Penguin Highway: recensione dell’anime di Hiroyasu Ishida
Un anime dalla vocazione filosofica che, attraverso il suo protagonista, ci dice molto in merito all'adultizzazione coatta e inquietante di tutta la civiltà.
Aoyama è un ragazzino di dieci anni ed è un piccolo Sheldon Cooper nipponico. Dotato di un’intelligenza prodigiosa ed oltremodo diligente, conta i giorni che lo separano dall’età adulta ed è fermamente convinto che diventerà un uomo importante, ogni giorno più colto e informato sui fatti che lo circondano, sempre più capace di decodificarli. La sua visione iper-razionale del reale, il talento per le scienze, il temperamento pignolo e l’indubbia precocità intellettiva lo rendono un eroe sui generis, perfino un po’ seccante: troppo distaccato per essere un bambino e troppo saccente e pieno di sé per per risultare simpatico, vince la palma di enfant prodige meno amabile del mondo dell’animazione per l’infanzia.
Penguin Highway: un racconto animato di formazione con vocazione filosofica
Penguin Highway, l’anime tratto dal libro per ragazzi di Tomihiko Morimi, è un film che, in qualche modo, somiglia al suo protagonista perché, come lui, è freddo e filosofeggiante: più speculativo che emozionale, materializza un’atmosfera ovattata e sospesa, di raggelata ricercatezza formale e bizzarra negoziazione tra impostazione iper-scientifica ed evasione metafisica, quasi sul ciglio della surrealtà allegorizzante.
L’enigmatica comparsa di strani pinguini nella cittadina in cui vive Aoyama solletica, infatti, la curiosità di quest’ultimo e dei suoi compagni di scuola Uchida e Hamamoto, che cercano insieme a lui di dissotterrare l’origine del mistero: è subito chiaro che la presenza di quei pinguini, che appaiono all’improvviso da chissà dove, è legata all’esistenza di una strana sfera e alle condizioni di salute di una giovane donna che Aoyama chiama One-san, termine traducibile in italiano come «sorella grande» (nei sottotitoli tradotto insistentemente, ma in modo un po’ ridicolo, con “sorellona”) che, in realtà, in giapponese è un appellativo abbastanza neutro con cui ci si riferisce alle ragazze dai venti ai trent’anni, non più ragazzine, ma non ancora ‘signore’.
Pinguini e primo amore in Penguin Highway: gli affanni di Aoyama, bambino prodigio
È proprio lei, chioma fluente e corpo sinuoso, inserviente in una clinica dentistica, il primo amore del protagonista, che le scruta i seni con l’ossessione scrupolosa di un entomologo o lo zelo clinico di un anatomista certosino.

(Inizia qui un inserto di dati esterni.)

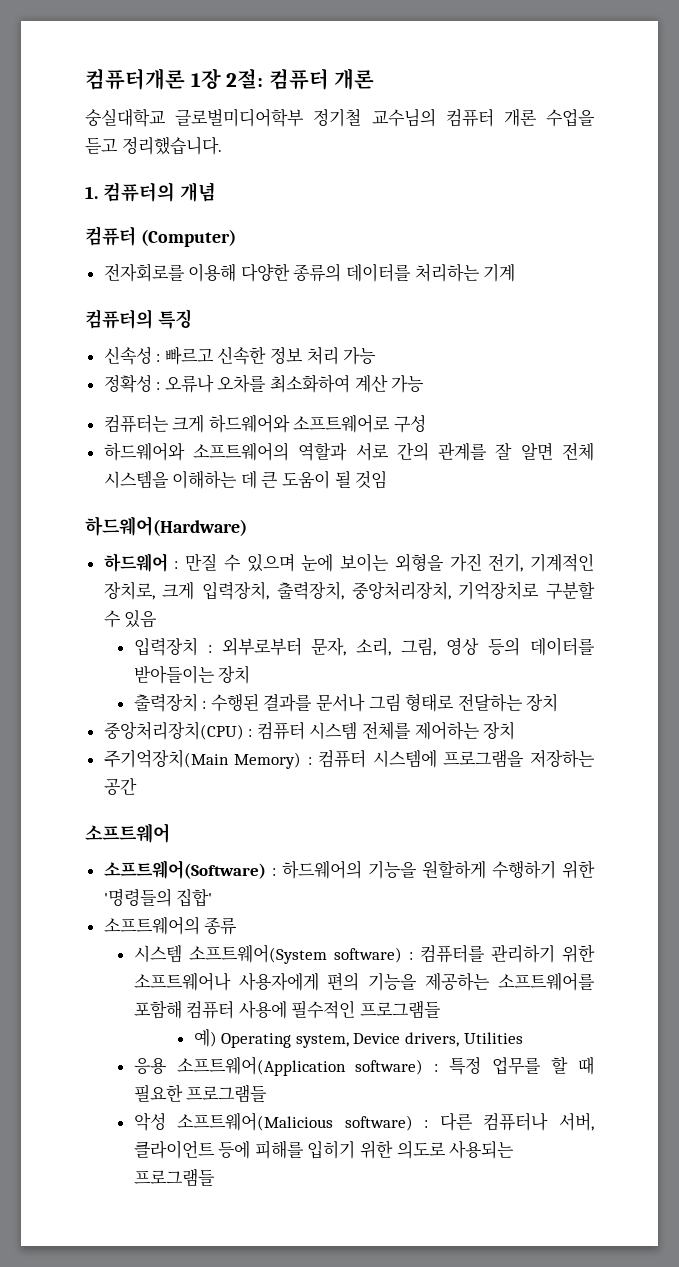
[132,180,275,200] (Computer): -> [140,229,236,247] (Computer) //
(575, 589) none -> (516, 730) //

Anche di fronte ai subbugli ormonali della pre-pubertà, il piccolo protagonista non perde la lucidità dello scienziato gelido e un po’ anaffettivo, rendendo questa storia animata di coming of age del tutto anomala e vagamente creepy, con una sua forza sottilmente perturbante pur nella cornice calligrafica di un idillio cromatico attuato attraverso una palette desaturizzata e uno stile figurativo di rara eleganza e sensibilità per i dettagli minuti e le declinazioni coloristiche meno attese.
Penguin Highway è, così, un film in certa misura respingente, con il quale non è facile entrare in connessione a causa della sua profonda alienità culturale, ma, nel contempo, traduce in codici non immediatamente decifrabili, ma comunque estremamente affascinanti, l’ansietà tutta giapponese per lo spauracchio dell’apocalisse culturale, per la fine del mondo, la percezione di un tempo che accelera e inghiotte. Questo bambino mai stato veramente tale, patologicamente smanioso di crescere, ci dice qualcosa sull’adultizzazione coatta e inquietante di tutta una civiltà che cela, dietro una grazia incantata e ammaliante, tremendi abissi. Con l’obliquità gentile, un po’ ludica ed un po’ elusiva, dei suoi stilemi e delle sue stilizzazioni, il cinema animato giapponese astrae fino a rarefare le paure dei bambini, che sono diventate, spaventosamente, le stesse degli adulti.
Penguin Highway è al cinema martedì 20 novembre 2018, distribuito da Nexo Digital.